Task prompt:
Every line from the line containing "mudança da razão social para Fretcar, todo" through the final line below must be returned exactly, and no other line.

Records for this task:

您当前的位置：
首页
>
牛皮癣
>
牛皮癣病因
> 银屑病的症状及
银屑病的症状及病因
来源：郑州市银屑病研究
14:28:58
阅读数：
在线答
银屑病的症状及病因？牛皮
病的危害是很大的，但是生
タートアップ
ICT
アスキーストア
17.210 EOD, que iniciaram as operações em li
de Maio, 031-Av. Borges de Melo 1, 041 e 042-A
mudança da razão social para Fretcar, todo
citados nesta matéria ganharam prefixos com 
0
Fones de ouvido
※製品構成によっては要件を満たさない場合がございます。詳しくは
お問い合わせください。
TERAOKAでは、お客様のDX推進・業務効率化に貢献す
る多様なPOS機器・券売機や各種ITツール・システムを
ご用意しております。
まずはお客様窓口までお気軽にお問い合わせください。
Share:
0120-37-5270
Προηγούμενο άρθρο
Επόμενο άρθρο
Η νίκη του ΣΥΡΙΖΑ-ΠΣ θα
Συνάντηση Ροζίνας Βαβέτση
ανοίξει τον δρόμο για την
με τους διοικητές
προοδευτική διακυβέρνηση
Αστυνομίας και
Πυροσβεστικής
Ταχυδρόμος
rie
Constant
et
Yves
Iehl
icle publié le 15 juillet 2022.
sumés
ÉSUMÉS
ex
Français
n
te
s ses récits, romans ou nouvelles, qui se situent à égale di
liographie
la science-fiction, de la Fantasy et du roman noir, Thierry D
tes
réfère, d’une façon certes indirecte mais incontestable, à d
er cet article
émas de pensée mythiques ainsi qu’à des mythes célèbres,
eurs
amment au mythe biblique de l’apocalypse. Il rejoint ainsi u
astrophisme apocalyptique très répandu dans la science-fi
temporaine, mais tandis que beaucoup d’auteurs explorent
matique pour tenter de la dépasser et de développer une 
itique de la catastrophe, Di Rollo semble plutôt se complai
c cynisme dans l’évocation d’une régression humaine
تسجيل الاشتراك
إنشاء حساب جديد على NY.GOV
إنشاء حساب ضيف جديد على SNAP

Exercise output:
mudança da razão social para Fretcar, todo
citados nesta matéria ganharam prefixos com 
0
Fones de ouvido
※製品構成によっては要件を満たさない場合がございます。詳しくは
お問い合わせください。
TERAOKAでは、お客様のDX推進・業務効率化に貢献す
る多様なPOS機器・券売機や各種ITツール・システムを
ご用意しております。
まずはお客様窓口までお気軽にお問い合わせください。
Share:
0120-37-5270
Προηγούμενο άρθρο
Επόμενο άρθρο
Η νίκη του ΣΥΡΙΖΑ-ΠΣ θα
Συνάντηση Ροζίνας Βαβέτση
ανοίξει τον δρόμο για την
με τους διοικητές
προοδευτική διακυβέρνηση
Αστυνομίας και
Πυροσβεστικής
Ταχυδρόμος
rie
Constant
et
Yves
Iehl
icle publié le 15 juillet 2022.
sumés
ÉSUMÉS
ex
Français
n
te
s ses récits, romans ou nouvelles, qui se situent à égale di
liographie
la science-fiction, de la Fantasy et du roman noir, Thierry D
tes
réfère, d’une façon certes indirecte mais incontestable, à d
er cet article
émas de pensée mythiques ainsi qu’à des mythes célèbres,
eurs
amment au mythe biblique de l’apocalypse. Il rejoint ainsi u
astrophisme apocalyptique très répandu dans la science-fi
temporaine, mais tandis que beaucoup d’auteurs explorent
matique pour tenter de la dépasser et de développer une 
itique de la catastrophe, Di Rollo semble plutôt se complai
c cynisme dans l’évocation d’une régression humaine
تسجيل الاشتراك
إنشاء حساب جديد على NY.GOV
إنشاء حساب ضيف جديد على SNAP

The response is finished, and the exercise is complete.